● **Directions**: Two lines below mark the span: the one containing "6 0M12 15a3" and the one containing "M2,200L299,2". Set down both, plus every line between, exactly as they stand, and nothing else.
──────── Record extracts ────────
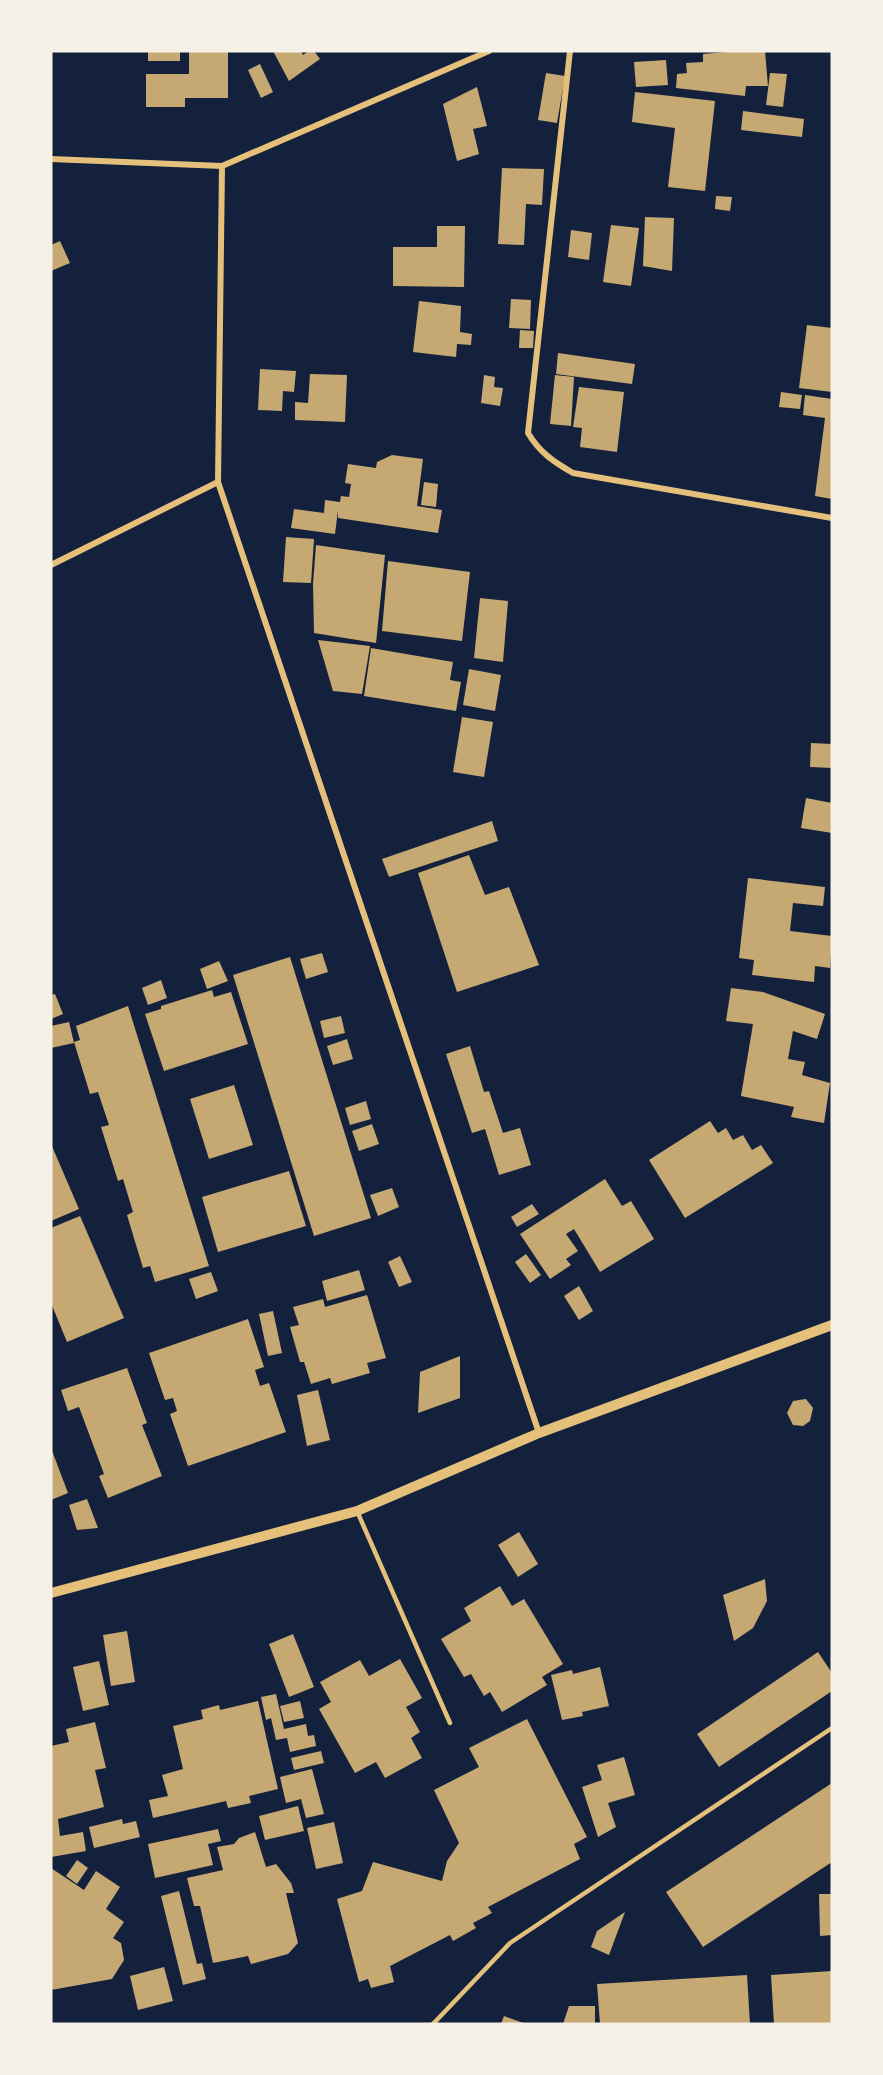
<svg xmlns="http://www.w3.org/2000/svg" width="883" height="2075" font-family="'Roboto Serif',serif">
  <rect width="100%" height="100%" fill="#14213d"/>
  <g fill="#c6a872">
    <rect x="148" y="51" width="32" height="10"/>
    <polygon points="189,51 228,51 228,98 185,98 185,107 146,107 146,74 189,74"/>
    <polygon points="273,51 301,51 303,55 309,51 314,51 320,59 289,81"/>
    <polygon points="738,51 765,51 768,86 746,86 745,96 676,88 677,74 687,73 686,63 703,62 703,54"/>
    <polygon points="666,60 668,85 636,87 634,62"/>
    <polygon points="260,64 273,92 261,98 248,70"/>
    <polygon points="546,73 565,76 557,123 538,120"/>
    <polygon points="770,73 787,74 783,107 766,105"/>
    <polygon points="477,87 487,126 473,129 479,154 457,161 443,104"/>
    <polygon points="635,92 715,101 705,191 668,187 675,128 632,122"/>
    <polygon points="743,111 804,119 802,137 741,130"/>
    <polygon points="502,168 544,169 542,205 526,204 524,245 498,244"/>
    <polygon points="716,196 732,197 730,211 715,209"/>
    <polygon points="645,217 674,218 672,271 643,266"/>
    <polygon points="611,225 639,228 631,286 603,282"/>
    <polygon points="437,226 465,226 464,287 393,286 393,247 437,247"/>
    <polygon points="571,230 592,233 589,260 568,257"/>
    <polygon points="60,241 70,263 51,271 51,245"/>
    <polygon points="511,299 531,300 530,329 509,328"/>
    <polygon points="419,301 461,306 460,332 472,334 471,345 457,344 456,357 413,352"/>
    <polygon points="807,325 832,328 832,392 799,388"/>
    <polygon points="520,330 534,331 533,348 519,348"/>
    <polygon points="558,353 635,364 632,384 556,374"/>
    <polygon points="260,369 296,371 294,392 283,391 282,411 258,410"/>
    <polygon points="310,374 347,375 345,422 295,420 295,402 308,403"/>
    <polygon points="484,375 495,377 494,387 503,388 500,406 481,403"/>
    <polygon points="555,375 574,377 571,426 550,424"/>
    <polygon points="579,387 624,392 617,452 580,447 582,428 573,427"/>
    <polygon points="781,392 802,395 800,409 779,407"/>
    <polygon points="805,395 832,399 832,499 815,496 825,418 803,415"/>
    <polygon points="392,455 423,459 417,506 442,510 438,533 338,518 338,510 335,534 291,528 294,509 324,513 325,500 340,502 341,496 349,497 351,484 345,483 348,464 376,468 377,462"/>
    <polygon points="424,482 438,484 436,507 421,505"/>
    <polygon points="286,537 314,539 311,583 283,582"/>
    <polygon points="316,545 385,555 376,643 314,633 313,584"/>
    <polygon points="388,561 470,572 462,641 382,631"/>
    <polygon points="480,598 508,601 503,662 474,658"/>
    <polygon points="318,640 370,646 362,694 333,691"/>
    <polygon points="371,648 453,662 450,680 461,682 456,711 364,696"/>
    <polygon points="469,669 501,675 495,711 463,705"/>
    <polygon points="462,717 493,722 484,777 453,772"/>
    <polygon points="811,743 832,744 832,768 810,767"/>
    <polygon points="806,798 832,803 832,833 801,828"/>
    <polygon points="492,821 498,841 389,877 382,859"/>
    <polygon points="469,855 485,895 509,887 539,965 457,992 418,873"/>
    <polygon points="748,878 825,887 823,906 793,903 790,931 832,936 830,968 815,966 814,982 752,975 754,960 739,958"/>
    <polygon points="322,953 328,972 306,979 300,959"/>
    <polygon points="290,957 371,1218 314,1236 233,975"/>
    <polygon points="219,961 228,981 207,989 200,969"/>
    <polygon points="161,980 167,998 148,1005 142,988"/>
    <polygon points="731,988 763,992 825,1014 817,1039 793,1031 788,1059 805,1062 802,1075 830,1083 824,1123 791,1117 794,1107 741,1096 753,1024 726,1021"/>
    <polygon points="212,990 214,997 231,992 248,1044 164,1071 145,1014 161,1009 161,1006"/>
    <polygon points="55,994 63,1014 51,1019 51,995"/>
    <polygon points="128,1006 209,1266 155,1282 150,1266 143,1268 127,1215 133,1212 123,1179 118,1181 101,1127 109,1125 98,1092 90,1094 74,1042 80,1040 76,1026"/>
    <polygon points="341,1016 345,1033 324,1038 320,1021"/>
    <polygon points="69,1022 74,1043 51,1048 51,1026"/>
    <polygon points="347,1039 353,1059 333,1065 327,1046"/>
    <polygon points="470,1046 484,1092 489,1091 503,1133 520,1128 531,1165 499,1175 485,1129 472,1133 446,1054"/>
    <polygon points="234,1085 253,1145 209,1159 190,1099"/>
    <polygon points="366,1101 371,1119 350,1125 345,1108"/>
    <polygon points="710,1121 718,1133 726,1128 733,1140 743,1135 752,1150 761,1145 773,1163 685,1218 649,1160"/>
    <polygon points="372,1124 379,1144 359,1151 352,1131"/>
    <polygon points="51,1144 79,1209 51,1221"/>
    <polygon points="289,1171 306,1226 218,1252 202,1197"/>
    <polygon points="605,1179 622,1206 631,1201 654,1239 600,1272 574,1229 566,1234 578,1251 566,1259 571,1265 550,1279 520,1234"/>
    <polygon points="392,1188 399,1207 378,1216 370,1195"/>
    <polygon points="532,1204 539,1214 517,1227 511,1217"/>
    <polygon points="80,1216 124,1318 67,1342 51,1303 51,1228"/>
    <polygon points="526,1254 541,1275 530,1283 515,1262"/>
    <polygon points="400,1256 412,1282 399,1287 388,1262"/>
    <polygon points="359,1270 365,1290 327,1301 322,1281"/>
    <polygon points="211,1272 218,1291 196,1299 189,1279"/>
    <polygon points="579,1286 593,1311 579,1320 564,1296"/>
    <polygon points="367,1295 386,1358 367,1363 370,1373 332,1384 330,1378 311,1384 304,1362 300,1362 290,1327 299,1325 293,1307 323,1299 325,1307"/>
    <polygon points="273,1311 282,1353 268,1356 259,1314"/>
    <polygon points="248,1319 264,1367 255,1370 260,1386 269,1383 286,1432 188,1466 170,1414 177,1411 173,1398 165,1400 149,1353"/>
    <polygon points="460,1356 460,1398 418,1413 420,1372"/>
    <polygon points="127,1368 147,1423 142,1425 162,1476 108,1498 99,1476 104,1474 79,1407 68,1411 61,1390"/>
    <polygon points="318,1390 330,1440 307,1446 297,1395"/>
    <polygon points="806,1399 813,1408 810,1421 803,1426 793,1425 787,1413 793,1401"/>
    <polygon points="51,1448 68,1493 51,1500"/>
    <polygon points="87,1499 98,1528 77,1530 69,1505"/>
    <polygon points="519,1532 538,1564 518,1577 498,1545"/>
    <polygon points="765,1579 767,1601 753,1628 734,1641 723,1595"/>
    <polygon points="500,1586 512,1606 524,1599 563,1664 542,1677 547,1685 502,1712 490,1692 484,1696 471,1674 464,1677 441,1639 471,1621 464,1608"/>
    <polygon points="127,1631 135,1682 111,1686 103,1635"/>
    <polygon points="293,1634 314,1687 289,1697 269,1644"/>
    <polygon points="818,1652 832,1673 832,1691 719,1767 697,1734"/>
    <polygon points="400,1659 422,1698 406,1707 420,1732 411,1738 422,1758 385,1778 376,1762 355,1773 319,1709 331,1702 320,1682 360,1660 369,1676"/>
    <polygon points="99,1661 109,1705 83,1711 73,1667"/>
    <polygon points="600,1667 609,1706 582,1712 583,1716 562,1720 551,1675 572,1670 573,1674"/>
    <polygon points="276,1694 284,1729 306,1724 308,1736 314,1735 316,1746 290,1752 287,1738 276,1740 271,1718 266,1720 261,1697"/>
    <polygon points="258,1701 278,1789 249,1796 251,1803 228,1808 226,1801 153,1818 149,1800 168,1796 162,1775 183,1769 173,1726 203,1719 201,1710 219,1705 220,1710"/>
    <polygon points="300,1701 304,1718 284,1722 280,1706"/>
    <polygon points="527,1719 587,1837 574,1844 580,1859 488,1907 492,1913 473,1923 476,1928 453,1941 450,1935 390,1966 394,1982 371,1988 368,1979 359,1982 337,1899 362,1891 373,1862 442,1881 447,1861 459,1843 434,1790 479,1767 469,1748"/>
    <polygon points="95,1722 106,1768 95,1770 104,1807 58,1819 60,1836 83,1832 86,1851 51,1857 51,1746 69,1742 66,1729"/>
    <polygon points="321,1751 324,1763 294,1770 291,1758"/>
    <polygon points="624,1757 635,1795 608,1803 616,1827 598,1837 582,1787 602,1780 597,1765"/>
    <polygon points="312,1769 324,1814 306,1818 301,1799 286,1803 280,1777"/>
    <polygon points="832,1783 832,1862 703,1947 666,1892"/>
    <polygon points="298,1806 304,1831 265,1840 259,1816"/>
    <polygon points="122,1819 123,1824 136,1821 140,1837 94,1848 89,1827"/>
    <polygon points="334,1822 343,1863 316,1869 307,1828"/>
    <polygon points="218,1829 221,1841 208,1844 213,1865 155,1878 148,1844"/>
    <polygon points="255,1832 266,1867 276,1864 291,1883 294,1893 286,1893 298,1943 288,1954 251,1964 248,1956 213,1963 200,1906 194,1906 187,1878 223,1870 217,1847 234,1844 239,1838"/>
    <polygon points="77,1860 88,1868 77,1884 66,1876"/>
    <polygon points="51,1868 84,1890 96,1871 120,1887 106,1909 124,1922 113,1938 121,1943 124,1960 112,1979 51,1990"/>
    <polygon points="179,1891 197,1964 202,1963 206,1979 183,1985 161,1896"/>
    <polygon points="819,1894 832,1894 832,1935 820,1936"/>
    <polygon points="625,1912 609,1955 591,1947 597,1931"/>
    <polygon points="164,1967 173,2001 138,2010 130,1976"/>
    <polygon points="832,1971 832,2024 774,2024 771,1975"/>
    <polygon points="747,1975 750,2024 600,2024 597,1984"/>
    <polygon points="569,2006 595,2006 595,2024 563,2024"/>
    <polygon points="504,2016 526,2024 501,2024"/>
  </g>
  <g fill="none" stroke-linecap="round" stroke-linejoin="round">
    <g stroke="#e5c07b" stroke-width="4.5">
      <polyline points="357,1511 450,1723"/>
      <polyline points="433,2024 510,1943 832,1728"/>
    </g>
    <g stroke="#e5c07b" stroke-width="6">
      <path d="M570 51 528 433C540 453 554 462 573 473L832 518"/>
      <polyline points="51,159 222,166 489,51"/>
      <polyline points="222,166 218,482 539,1433"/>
      <polyline points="51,565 218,482"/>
    </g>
    <polyline stroke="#e5c07b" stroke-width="10" points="51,1593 357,1511 539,1433 832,1325"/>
  </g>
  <rect width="883" height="2075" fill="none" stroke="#f6f1e7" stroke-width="105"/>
</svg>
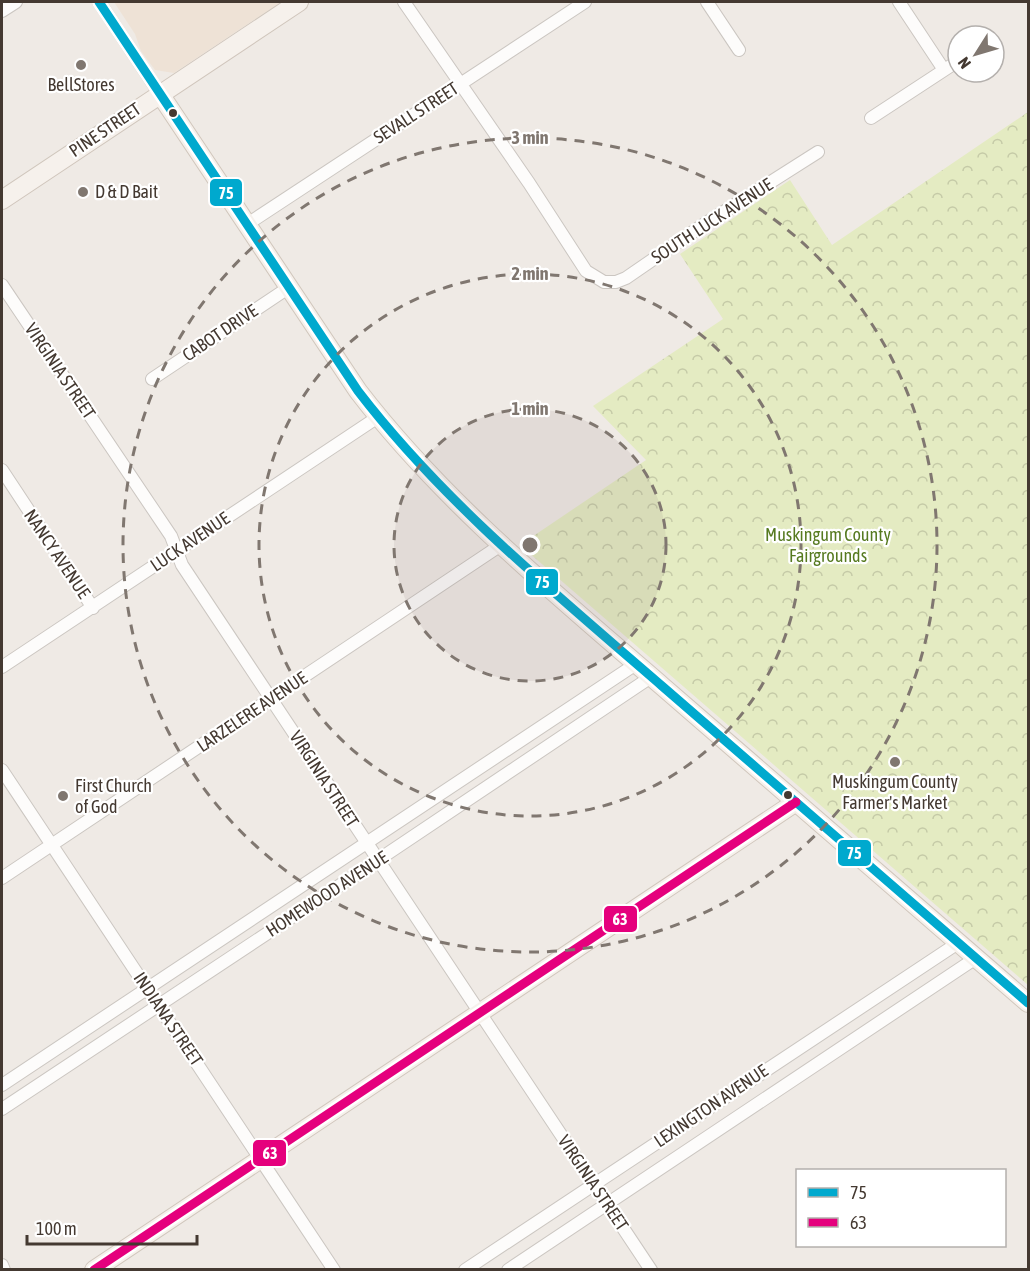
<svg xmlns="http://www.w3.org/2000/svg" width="1030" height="1271" font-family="'Asap Condensed',sans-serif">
  <defs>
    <pattern id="forest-crowns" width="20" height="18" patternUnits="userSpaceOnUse" patternTransform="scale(1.5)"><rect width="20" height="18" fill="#e4ebc2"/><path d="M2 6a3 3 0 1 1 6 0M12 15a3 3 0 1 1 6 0" fill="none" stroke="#c5caa7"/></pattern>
  </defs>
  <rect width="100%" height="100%" fill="#efeae5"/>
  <path fill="#eee2d6" d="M114,2H281L174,73L155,70L141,51L135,34Z"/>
  <path fill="url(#forest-crowns)" d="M1028,112V985L520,545L646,460L593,406L723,319L680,254L790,180L832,245Z"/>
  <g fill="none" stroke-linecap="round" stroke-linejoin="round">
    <g stroke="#cbc6c1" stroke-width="14">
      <path id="street" d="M99,2L160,94
        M404,2L529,183L586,271L604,282H616L626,278L703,225L818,152
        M707,2L739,50
        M899,2L944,70
        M2,11L16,2
        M871,118L958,61
        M246,225L585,2
        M2,285L171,536L182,565L651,1270
        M152,379L288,288
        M2,470L93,608
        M2,667L378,417
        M2,770L334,1270
        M2,878L501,545
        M2,1085L636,664
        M2,1109L378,860L651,677
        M2,1265L4,1270
        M465,1270L958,943
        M508,1270L976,958"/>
    </g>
    <g stroke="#d0c6bc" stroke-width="20">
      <path id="secondary" d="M160,94L358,391C444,503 556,594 662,686C784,792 906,898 1028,1003
        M2,200L299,2
        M94,1270L796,802"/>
    </g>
    <use href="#street" stroke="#fdfcfb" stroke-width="12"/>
    <use href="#secondary" stroke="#f6f1ec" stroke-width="18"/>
    <g stroke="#fff" stroke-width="14">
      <path id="bus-1" d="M99,2L358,391C444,503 556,594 662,686C784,792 906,898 1028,1003"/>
    </g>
    <g stroke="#fff" stroke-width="14">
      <path id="bus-2" d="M94,1270L796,802"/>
    </g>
    <use href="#bus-1" stroke="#00a9ce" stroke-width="9"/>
    <use href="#bus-2" stroke="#e5007d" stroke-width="9"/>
  </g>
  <circle cx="530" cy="545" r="136" fill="#807770" fill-opacity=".12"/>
  <g fill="none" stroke="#807770" stroke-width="3" stroke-dasharray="10 8">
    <circle cx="530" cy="545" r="136"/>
    <circle cx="530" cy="545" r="271"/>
    <circle cx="530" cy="545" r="407"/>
  </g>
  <g fill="#807770" stroke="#fff" stroke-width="2">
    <circle cx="81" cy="65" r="6"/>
    <circle cx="83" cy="192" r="6"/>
    <circle cx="895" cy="762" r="6"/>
    <circle cx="63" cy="796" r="6"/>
  </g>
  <g fill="#443931" stroke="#fff" stroke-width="2">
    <circle cx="173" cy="113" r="5"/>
    <circle cx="788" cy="795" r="5"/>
  </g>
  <g text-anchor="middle" stroke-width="4.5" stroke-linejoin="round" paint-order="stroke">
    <g font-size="18" fill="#443931" stroke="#fff">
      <text x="81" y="91">BellStores</text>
      <text x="95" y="198" text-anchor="start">D &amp; D Bait</text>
      <text x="895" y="788">Muskingum County<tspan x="895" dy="21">Farmer's Market</tspan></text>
      <text x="75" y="792" text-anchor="start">First Church<tspan x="75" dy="21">of God</tspan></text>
    </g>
    <g font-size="18" fill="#443931" stroke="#fff">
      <text transform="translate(416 113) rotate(-33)" y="6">SEVALL STREET</text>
      <text transform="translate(105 130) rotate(-34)" y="6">PINE STREET</text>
      <text transform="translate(712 221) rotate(-33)" y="6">SOUTH LUCK AVENUE</text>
      <text transform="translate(220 333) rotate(-34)" y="6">CABOT DRIVE</text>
      <text transform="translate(60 371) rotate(56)" y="6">VIRGINIA STREET</text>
      <text transform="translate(190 542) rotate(-34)" y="6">LUCK AVENUE</text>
      <text transform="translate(57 554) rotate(56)" y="6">NANCY AVENUE</text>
      <text transform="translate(252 712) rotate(-34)" y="6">LARZELERE AVENUE</text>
      <text transform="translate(324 779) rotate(57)" y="6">VIRGINIA STREET</text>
      <text transform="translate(327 894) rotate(-33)" y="6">HOMEWOOD AVENUE</text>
      <text transform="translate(168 1019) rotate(56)" y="6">INDIANA STREET</text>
      <text transform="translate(711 1106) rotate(-34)" y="6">LEXINGTON AVENUE</text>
      <text transform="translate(593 1183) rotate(56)" y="6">VIRGINIA STREET</text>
    </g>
    <g font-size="18" fill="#567a20" stroke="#fff">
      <text x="828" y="541">Muskingum County<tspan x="828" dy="21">Fairgrounds</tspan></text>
    </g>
  </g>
  <circle cx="530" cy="545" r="9" fill="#807770" stroke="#fff" stroke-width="3"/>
  <g font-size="18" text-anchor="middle" font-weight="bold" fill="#807770" stroke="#fff" stroke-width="4.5" stroke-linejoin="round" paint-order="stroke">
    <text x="530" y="144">3 min</text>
    <text x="530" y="280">2 min</text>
    <text x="530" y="415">1 min</text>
  </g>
  <g stroke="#fff" stroke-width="2">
    <rect x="209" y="178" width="34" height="29" rx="6" fill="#00a9ce"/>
    <rect x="525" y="568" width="34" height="28" rx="6" fill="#00a9ce"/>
    <rect x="837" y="839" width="35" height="28" rx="6" fill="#00a9ce"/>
    <rect x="603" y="905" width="35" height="28" rx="6" fill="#e5007d"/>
    <rect x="252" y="1139" width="35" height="28" rx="6" fill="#e5007d"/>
  </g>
  <g font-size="16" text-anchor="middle" font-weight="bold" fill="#fff">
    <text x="226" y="199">75</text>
    <text x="542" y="588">75</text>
    <text x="854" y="859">75</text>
    <text x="620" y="925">63</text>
    <text x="270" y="1159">63</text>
  </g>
  <rect width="1030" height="1271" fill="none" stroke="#443931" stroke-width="6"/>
  <rect x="796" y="1169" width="210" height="78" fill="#ffffff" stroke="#b4b0ad" stroke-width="1.5"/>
  <rect x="808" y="1188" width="30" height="9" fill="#00a9ce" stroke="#b4b0ad" stroke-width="1.5"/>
  <text x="850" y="1199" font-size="18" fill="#443931">75</text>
  <rect x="808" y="1218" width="30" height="9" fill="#e5007d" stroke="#b4b0ad" stroke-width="1.5"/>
  <text x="850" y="1229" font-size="18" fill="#443931">63</text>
  <g transform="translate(976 54) rotate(233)"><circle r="28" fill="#ffffff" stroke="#b4b0ad" stroke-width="1.5"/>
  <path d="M0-4.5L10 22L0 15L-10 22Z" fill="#807770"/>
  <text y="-9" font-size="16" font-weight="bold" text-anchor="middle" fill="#443931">N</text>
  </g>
  <path d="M27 1235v9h170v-9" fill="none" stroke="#443931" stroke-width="3"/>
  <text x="36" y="1235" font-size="18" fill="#443931" stroke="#ffffff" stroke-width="4.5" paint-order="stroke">100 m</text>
</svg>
────────
● **Answer to this problem**:
    <pattern id="forest-crowns" width="20" height="18" patternUnits="userSpaceOnUse" patternTransform="scale(1.5)"><rect width="20" height="18" fill="#e4ebc2"/><path d="M2 6a3 3 0 1 1 6 0M12 15a3 3 0 1 1 6 0" fill="none" stroke="#c5caa7"/></pattern>
  </defs>
  <rect width="100%" height="100%" fill="#efeae5"/>
  <path fill="#eee2d6" d="M114,2H281L174,73L155,70L141,51L135,34Z"/>
  <path fill="url(#forest-crowns)" d="M1028,112V985L520,545L646,460L593,406L723,319L680,254L790,180L832,245Z"/>
  <g fill="none" stroke-linecap="round" stroke-linejoin="round">
    <g stroke="#cbc6c1" stroke-width="14">
      <path id="street" d="M99,2L160,94
        M404,2L529,183L586,271L604,282H616L626,278L703,225L818,152
        M707,2L739,50
        M899,2L944,70
        M2,11L16,2
        M871,118L958,61
        M246,225L585,2
        M2,285L171,536L182,565L651,1270
        M152,379L288,288
        M2,470L93,608
        M2,667L378,417
        M2,770L334,1270
        M2,878L501,545
        M2,1085L636,664
        M2,1109L378,860L651,677
        M2,1265L4,1270
        M465,1270L958,943
        M508,1270L976,958"/>
    </g>
    <g stroke="#d0c6bc" stroke-width="20">
      <path id="secondary" d="M160,94L358,391C444,503 556,594 662,686C784,792 906,898 1028,1003
        M2,200L299,2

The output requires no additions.